Objection is made that the argument of plaintiff’s counsel to the jury was improper and inflammatory, resulting in a verdict for excessive damages. Plaintiff’s counsel should not have referred to the employment by the insurer of the investigator who took the statement from plaintiff’s husband, after the court had instructed the jury to disregard the testimony on that point. As we have held this action of the court was erroneous, we do .not consider the conduct of counsel reversible error.

It is also objected that plaintiff’s counsel erroneously told the jury that plaintiff’s physician was in the armed service of the United States or he would have been in court to testify to plaintiff’s injuries. The evidence showed that the physician was in the Philippine Islands with the United States Navy at the time of the trial, and, if plaintiff had not shown his absence, defendant would have been enthusiastically demanding to know why he had not been produced. There was no error in this argument.
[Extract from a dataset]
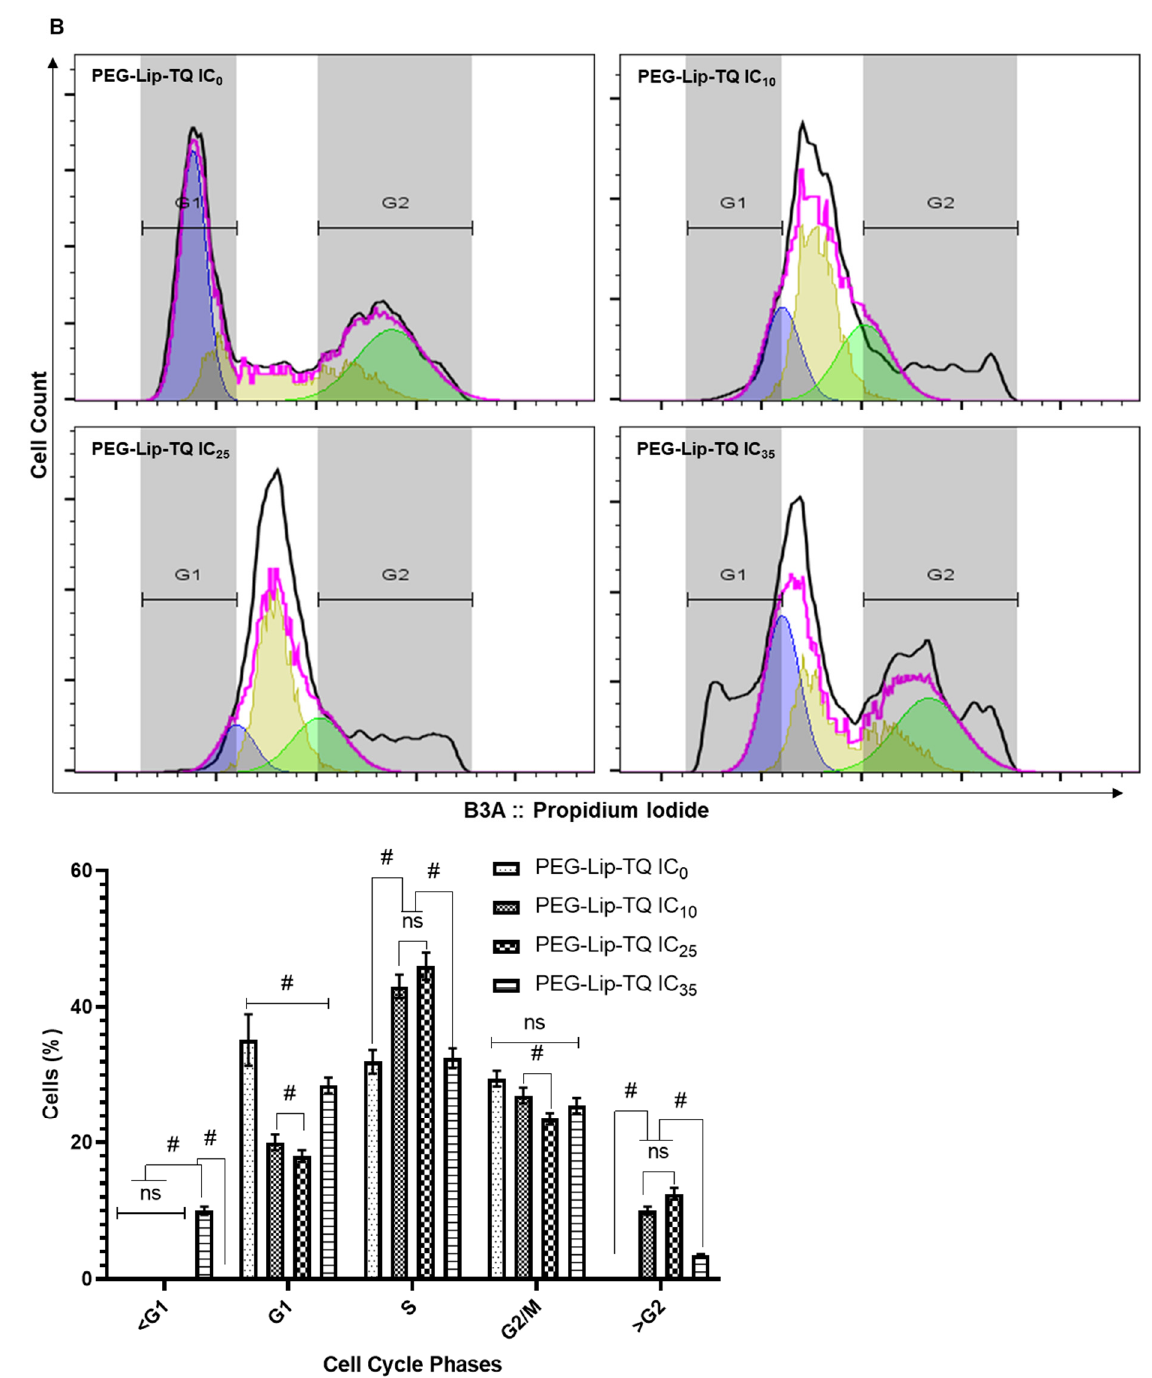
Figure 7. Effect of PEG-Lip-TQ cell cycle distribution by flow cytometry in lung cancer cells. ( A ) A549 cells, ( B ) H460 cells. The doses of PEG-Lip-TQ were selected as IC 10 and IC 25 and IC 35 as in the materials and methods. The values are expressed as mean ± SE of three independent experiments. NS No Significance within the groups, # Significant difference between the treated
The court gave a stock instruction^ directing the jury, if they-found the issues for plaintiff, to find for her such sum as “in the judgment of the jury, under *649the instructions of the court, will be fair compensation for the damages she has sustained, if any, on account of said injuries, so far as such damages are claimed and alleged by the plaintiff in the declaration and proven by a preponderance of the evidence under the instructions of the court to have directly resulted from the accident in question.” Defendant rightly contends that the practice of referring to the complaint in an instruction, unless the jury are instructed as to what issues are raised by the complaint, has been criticized, citing Bernier v. Illinois Cent. R. Co., 296 Ill. 464. Defendant is in no position to complain of this method of instructing the jury, because in an instruction tendered by her the jury was told that plaintiff could not recover unless she proved by the preponderance of the evidence “that the defendant was guilty of negligence in the manner charged in the complaint,” without defining by any instruction the charges in the complaint as to negligence of the defendant.

Objection is made to the refusal of a stock instruction that if the jury believed “from a preponderance of the evidence that the plaintiff was injured as a result of an accident which occurred without the fault either of the plaintiff or of the defendant, or either of them, then you are instructed the plaintiff cannot recover and you should find the defendant not guilty.” We agree with the statement of the Third Division of this court in Rzeszewski v. Barth, 324 Ill. App. 345, 356, that the giving of this instruction should be discouraged. It is only when there is evidence tending to show that plaintiff was injured through accident alone, not coupled with negligence, that the giving of such instruction is permissible. Streeter v. Humrichouse, 357 Ill. 234, 244. When proper, it merely tells the jury what should be known to the man on the street. Moreover, in practically every case, as here, the jury is instructed that it *650should find defendant not guilty unless the plaintiff proves by the preponderance of the evidence, among other things, that the- defendant was guilty of negligence proximately and directly causing the injuries complained of.

Objection is also made to the refusal of an instruction tendered by defendant, stating in substance that if the jury found that plaintiff’s husband operated his automobile nearer to defendant’s automobile ‘1 than was reasonable and proper, having due regard to the speed of both vehicles and the traffic conditions upon the highway,” and that the proximate cause of the collision and the resulting injuries to plaintiff were due to such action, the jury should find the defendant not guilty. Defendant’s contention is that an emergency justified the sudden stopping of her car, and that the proximate cause of the collision was the negligence of plaintiff’s husband in driving his car too near to defendant’s car. There was evidence tending to support defendant’s theory. The instruction correctly stated the law, and as the case is close on the evidence it was reversible error to refuse, the instruction.

The judgment is reversed and the cause remanded.

Reversed and remanded.

Matchett, P. J., and O’Connor, J., concur.